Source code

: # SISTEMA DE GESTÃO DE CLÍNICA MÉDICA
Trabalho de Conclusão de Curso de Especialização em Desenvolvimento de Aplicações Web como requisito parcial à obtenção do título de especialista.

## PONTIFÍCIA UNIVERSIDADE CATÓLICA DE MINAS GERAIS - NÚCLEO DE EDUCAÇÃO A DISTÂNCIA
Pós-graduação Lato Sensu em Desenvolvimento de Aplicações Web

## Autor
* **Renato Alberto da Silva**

= PROBLEM DETAILS =
Your job is to transcribe the listing exactly, line for line.

= YOUR SOLUTION =
Source code

: # SISTEMA DE GESTÃO DE CLÍNICA MÉDICA
Trabalho de Conclusão de Curso de Especialização em Desenvolvimento de Aplicações Web como requisito parcial à obtenção do título de especialista.

## PONTIFÍCIA UNIVERSIDADE CATÓLICA DE MINAS GERAIS - NÚCLEO DE EDUCAÇÃO A DISTÂNCIA
Pós-graduação Lato Sensu em Desenvolvimento de Aplicações Web

## Autor
* **Renato Alberto da Silva**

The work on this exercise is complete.